The San Francisco Bay Area Law Office of Peter Duong takes special care in cases involving L visas, which include: L-1 visas or L1 visas, L-1A visas or L1A visas, and L-1B visas or L1B visas.
L-1 visa or L1 Visa
An L-1 visa or L1 visa is a government document that allows immigrants to enter the United States for the purpose of work under L-1 or L1 status.
L-1 visas or L1 visas are available to employees of an international company with offices located in both the United States and abroad. Likewise, this visa allows foreign workers to relocate to the corporation’s United States office after having worked abroad for the company for at least one continuous year within the previous three prior to admission in the United States.
The United States and non-United States employers must be related in one of the following ways:
- Parent and subsidiary
- Branch and headquarters
- Sister companies owned by a mutual parent
- Affiliates owned by the same or people in approximately the same percentages
Additionally, the L-1 classification or L1 classification allows foreign companies not affiliated with a United States office to send an employee to the United States to help establish one.

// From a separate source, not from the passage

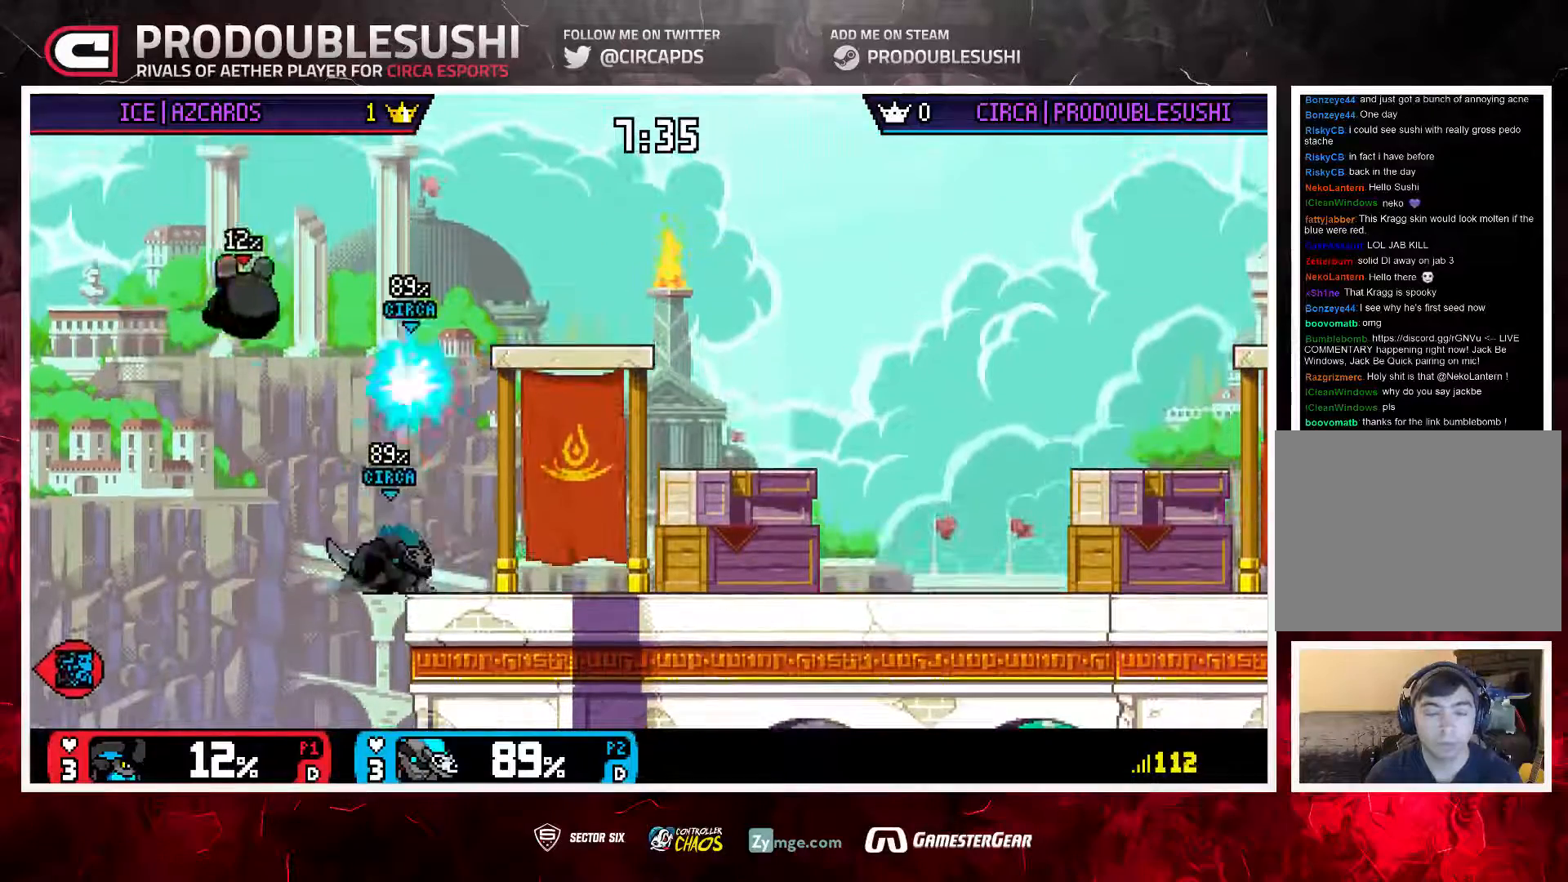
{"buttons": [], "left_stick": "right", "right_stick": "center", "events": [[117, "L1", "down"], [167, "left_stick", "right"], [217, "L1", "up"], [283, "L1", "down"], [350, "L1", "up"], [417, "L1", "down"], [500, "L1", "up"]]}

The L-1 visa or L1 visa is only valid for a short period of time, from three months to five years, based on nationality and a reciprocity schedule. With granted extensions, however, the maximum stay is seven years.
L-1A Nonimmigrant Visa or L1A Nonimmigrant Visa
The L-1A nonimmigrant visa or L1A nonimmigrant visa classification allows a United States employer to transfer an executive employee or a manager from one of its affiliated foreign offices to one of its offices in the United States. Moreover, this classification allows a foreign company to send an executive or manager to the United States with the purpose of establishing affiliation.
L-1B Nonimmigrant Visa or L1B Nonimmigrant Visa
The L-1B nonimmigrant visa classification or L1B nonimmigrant visa enables United States employers the ability to transfer a professional employee with specialized knowledge relating to the organization’s interests from one of its affiliated foreign offices to one of its offices in the United States. Likewise, this classification allows foreign companies who do not yet have an affiliated U.S. office to send a specialized knowledge employee to the United States to help establish one. In turn, and on behalf of the employee, the employer must file Form I-129.